----- Information supplied

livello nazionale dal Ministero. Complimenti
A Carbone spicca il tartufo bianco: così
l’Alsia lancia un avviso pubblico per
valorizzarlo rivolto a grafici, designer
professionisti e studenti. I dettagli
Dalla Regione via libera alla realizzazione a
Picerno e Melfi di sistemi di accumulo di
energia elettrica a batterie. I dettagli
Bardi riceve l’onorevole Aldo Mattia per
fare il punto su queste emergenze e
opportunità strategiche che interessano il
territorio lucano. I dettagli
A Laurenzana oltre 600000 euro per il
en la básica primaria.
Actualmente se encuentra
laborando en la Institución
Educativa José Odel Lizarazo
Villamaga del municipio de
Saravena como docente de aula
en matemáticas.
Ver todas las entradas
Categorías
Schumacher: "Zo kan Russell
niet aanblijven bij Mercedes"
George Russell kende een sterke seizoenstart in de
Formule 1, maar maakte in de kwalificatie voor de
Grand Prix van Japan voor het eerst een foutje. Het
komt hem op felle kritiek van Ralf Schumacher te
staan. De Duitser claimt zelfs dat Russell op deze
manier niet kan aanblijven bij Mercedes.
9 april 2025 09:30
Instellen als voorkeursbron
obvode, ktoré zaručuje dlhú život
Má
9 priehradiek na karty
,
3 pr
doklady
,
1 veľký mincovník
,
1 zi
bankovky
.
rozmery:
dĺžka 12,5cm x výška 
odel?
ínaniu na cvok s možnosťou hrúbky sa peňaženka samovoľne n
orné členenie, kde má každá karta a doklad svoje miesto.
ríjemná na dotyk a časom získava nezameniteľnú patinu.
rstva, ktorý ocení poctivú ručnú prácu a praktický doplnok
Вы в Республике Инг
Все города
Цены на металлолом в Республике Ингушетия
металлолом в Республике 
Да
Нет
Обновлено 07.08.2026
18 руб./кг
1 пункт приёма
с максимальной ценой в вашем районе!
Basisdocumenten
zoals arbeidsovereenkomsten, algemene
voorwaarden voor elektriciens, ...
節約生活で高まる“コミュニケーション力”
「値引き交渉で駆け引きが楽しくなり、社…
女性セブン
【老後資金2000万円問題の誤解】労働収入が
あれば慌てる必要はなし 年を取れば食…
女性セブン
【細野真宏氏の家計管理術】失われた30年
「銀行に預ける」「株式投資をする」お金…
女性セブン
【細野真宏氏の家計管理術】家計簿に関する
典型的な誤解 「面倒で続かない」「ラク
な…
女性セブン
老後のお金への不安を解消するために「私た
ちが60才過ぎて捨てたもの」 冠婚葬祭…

----------

Work item: Format every line of text in the entries above as a single numbered list, omitting any blank lines.

Exercise result:
1. livello nazionale dal Ministero. Complimenti
2. A Carbone spicca il tartufo bianco: così
3. l’Alsia lancia un avviso pubblico per
4. valorizzarlo rivolto a grafici, designer
5. professionisti e studenti. I dettagli
6. Dalla Regione via libera alla realizzazione a
7. Picerno e Melfi di sistemi di accumulo di
8. energia elettrica a batterie. I dettagli
9. Bardi riceve l’onorevole Aldo Mattia per
10. fare il punto su queste emergenze e
11. opportunità strategiche che interessano il
12. territorio lucano. I dettagli
13. A Laurenzana oltre 600000 euro per il
14. en la básica primaria.
15. Actualmente se encuentra
16. laborando en la Institución
17. Educativa José Odel Lizarazo
18. Villamaga del municipio de
19. Saravena como docente de aula
20. en matemáticas.
21. Ver todas las entradas
22. Categorías
23. Schumacher: "Zo kan Russell
24. niet aanblijven bij Mercedes"
25. George Russell kende een sterke seizoenstart in de
26. Formule 1, maar maakte in de kwalificatie voor de
27. Grand Prix van Japan voor het eerst een foutje. Het
28. komt hem op felle kritiek van Ralf Schumacher te
29. staan. De Duitser claimt zelfs dat Russell op deze
30. manier niet kan aanblijven bij Mercedes.
31. 9 april 2025 09:30
32. Instellen als voorkeursbron
33. obvode, ktoré zaručuje dlhú život
34. Má
35. 9 priehradiek na karty
36. ,
37. 3 pr
38. doklady
39. ,
40. 1 veľký mincovník
41. ,
42. 1 zi
43. bankovky
44. .
45. rozmery:
46. dĺžka 12,5cm x výška 
47. odel?
48. ínaniu na cvok s možnosťou hrúbky sa peňaženka samovoľne n
49. orné členenie, kde má každá karta a doklad svoje miesto.
50. ríjemná na dotyk a časom získava nezameniteľnú patinu.
51. rstva, ktorý ocení poctivú ručnú prácu a praktický doplnok
52. Вы в Республике Инг
53. Все города
54. Цены на металлолом в Республике Ингушетия
55. металлолом в Республике 
56. Да
57. Нет
58. Обновлено 07.08.2026
59. 18 руб./кг
60. 1 пункт приёма
61. с максимальной ценой в вашем районе!
62. Basisdocumenten
63. zoals arbeidsovereenkomsten, algemene
64. voorwaarden voor elektriciens, ...
65. 節約生活で高まる“コミュニケーション力”
66. 「値引き交渉で駆け引きが楽しくなり、社…
67. 女性セブン
68. 【老後資金2000万円問題の誤解】労働収入が
69. あれば慌てる必要はなし 年を取れば食…
70. 女性セブン
71. 【細野真宏氏の家計管理術】失われた30年
72. 「銀行に預ける」「株式投資をする」お金…
73. 女性セブン
74. 【細野真宏氏の家計管理術】家計簿に関する
75. 典型的な誤解 「面倒で続かない」「ラク
76. な…
77. 女性セブン
78. 老後のお金への不安を解消するために「私た
79. ちが60才過ぎて捨てたもの」 冠婚葬祭…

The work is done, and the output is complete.